I’m preparing for the start of a new month, a new year in fact. I foolishly made a pact with a cousin of mine that we’d start the new year eating only a plant-based diet. It was folly! I should have made a less drastic pact but alas I was being blasé about my ability to keep to a strict regime for a month.
It is what it is.
So in preparation, I’m meal planning and amongst the various dishes for lunch, breakfast and dinner, I know I’m gonna need snacks.
A couple of weeks ago I did some butternut squash seeds. It was simple to make and delicious. This week I tried out doing some parsnip crisps. I was pleasantly surprised, again how easy they were to make and how completely moreish they are.
What you will need
They cook in about 15 mins and take around the same time to prepare.
You, of course, can flavour them how you like but for my first try, I used salt, pepper a little honey and a dash of paprika.

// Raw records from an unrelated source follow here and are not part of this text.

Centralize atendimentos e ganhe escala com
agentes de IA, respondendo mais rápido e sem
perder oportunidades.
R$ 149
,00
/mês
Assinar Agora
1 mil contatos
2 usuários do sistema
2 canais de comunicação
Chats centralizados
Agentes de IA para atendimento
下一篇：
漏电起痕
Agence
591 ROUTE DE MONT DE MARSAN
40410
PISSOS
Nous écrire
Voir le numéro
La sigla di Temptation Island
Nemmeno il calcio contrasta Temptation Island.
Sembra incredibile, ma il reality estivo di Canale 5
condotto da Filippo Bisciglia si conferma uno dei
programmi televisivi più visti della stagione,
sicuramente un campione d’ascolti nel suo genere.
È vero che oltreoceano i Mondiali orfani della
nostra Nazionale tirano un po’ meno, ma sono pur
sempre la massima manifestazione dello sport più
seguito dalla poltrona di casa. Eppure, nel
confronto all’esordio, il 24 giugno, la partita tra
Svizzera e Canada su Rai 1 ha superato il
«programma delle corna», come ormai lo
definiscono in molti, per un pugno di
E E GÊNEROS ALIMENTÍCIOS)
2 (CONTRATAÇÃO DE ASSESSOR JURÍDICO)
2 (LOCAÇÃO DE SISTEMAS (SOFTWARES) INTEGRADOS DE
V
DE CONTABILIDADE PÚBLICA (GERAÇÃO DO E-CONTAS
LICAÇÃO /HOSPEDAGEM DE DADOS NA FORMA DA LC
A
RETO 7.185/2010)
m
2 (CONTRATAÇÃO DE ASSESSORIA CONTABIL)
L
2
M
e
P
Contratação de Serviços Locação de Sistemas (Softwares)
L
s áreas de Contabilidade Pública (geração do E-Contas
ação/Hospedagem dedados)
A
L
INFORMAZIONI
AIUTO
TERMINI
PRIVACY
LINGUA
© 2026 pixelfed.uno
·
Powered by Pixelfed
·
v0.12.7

You’ll need a mandolin or a speed peeler to get the slices nice and thin and a shallow baking tray.
- 2 parsnips peeled and thinly sliced
- 1 tsp salt
- 1 tsp pepper
- 1 tsp paprika
- 1 tbsp oil
- 1 tbsp organic honey
- Turn oven to 180c to warm
- After peeling the parsnips slice thinly using a mandolin or speed peeler taking care not to catch your fingers on the sharp blades.
- Put slices into a bowl and sprinkle in salt, pepper, paprika and oil
- Mix together making sure the slices are evenly coated
- Add honey over the coated slices and mix again
- On your baking sheet, spread out slices on one layer ensuring edges aren’t overlapping
- Place tray on a middle shelf in the oven to bake for 15 mins, checking on crisps every 5 mins to ensure they are not burning, especially at the edges.
- Once crisp and golden remove from oven and allow cooling
- Your parsnip crisps are ready for you to eat.